[Opening THE RECORDS section]
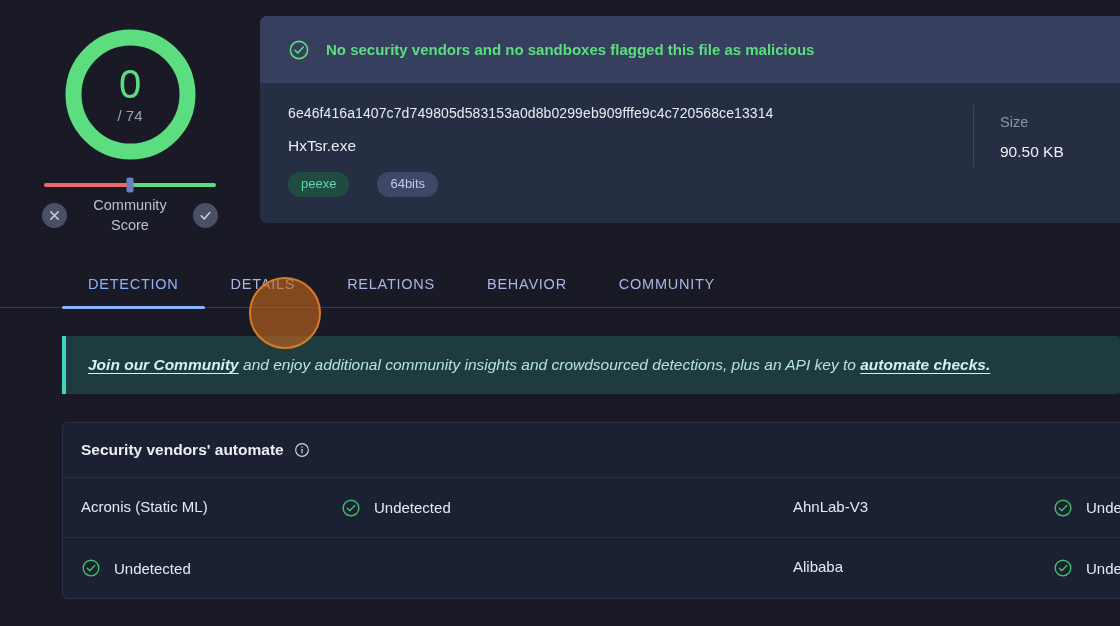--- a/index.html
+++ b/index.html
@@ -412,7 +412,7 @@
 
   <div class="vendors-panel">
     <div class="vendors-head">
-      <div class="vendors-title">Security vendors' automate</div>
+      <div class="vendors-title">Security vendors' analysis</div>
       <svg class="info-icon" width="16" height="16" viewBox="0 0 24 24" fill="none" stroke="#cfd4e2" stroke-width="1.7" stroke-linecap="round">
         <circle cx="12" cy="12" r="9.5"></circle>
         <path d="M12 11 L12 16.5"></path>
[Closing THE RECORDS section]
[Opening THE RECORDS section]
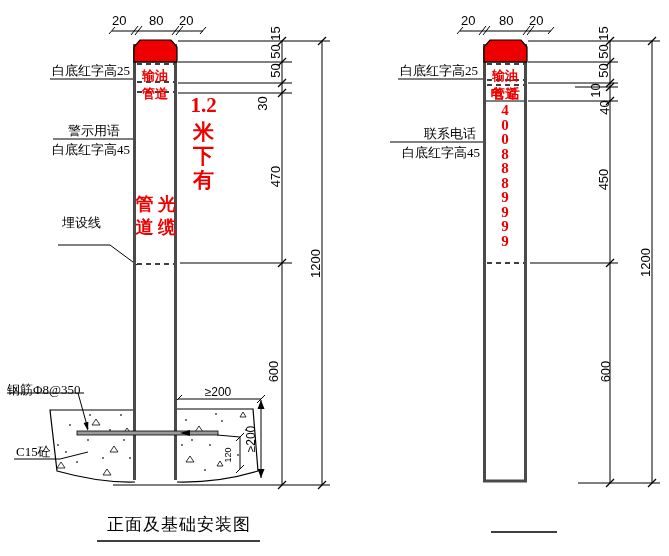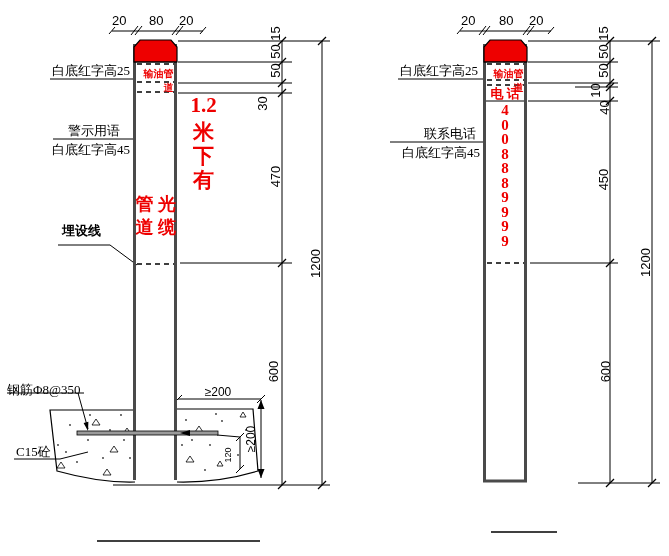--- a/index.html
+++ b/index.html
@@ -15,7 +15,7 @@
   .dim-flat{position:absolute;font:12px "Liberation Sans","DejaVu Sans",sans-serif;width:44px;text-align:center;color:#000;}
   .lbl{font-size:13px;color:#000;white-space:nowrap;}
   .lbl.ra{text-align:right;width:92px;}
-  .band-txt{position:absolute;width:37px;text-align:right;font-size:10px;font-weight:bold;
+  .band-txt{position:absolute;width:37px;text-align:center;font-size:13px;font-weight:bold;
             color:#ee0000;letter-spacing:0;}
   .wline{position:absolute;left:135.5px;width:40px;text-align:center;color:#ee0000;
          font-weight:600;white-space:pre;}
[Closing THE RECORDS section]
TASK TO COMPLETE — Show every line above where "bold" is found.

EXERCISE RESPONSE —
-  .band-txt{position:absolute;width:37px;text-align:right;font-size:10px;font-weight:bold;
+  .band-txt{position:absolute;width:37px;text-align:center;font-size:13px;font-weight:bold;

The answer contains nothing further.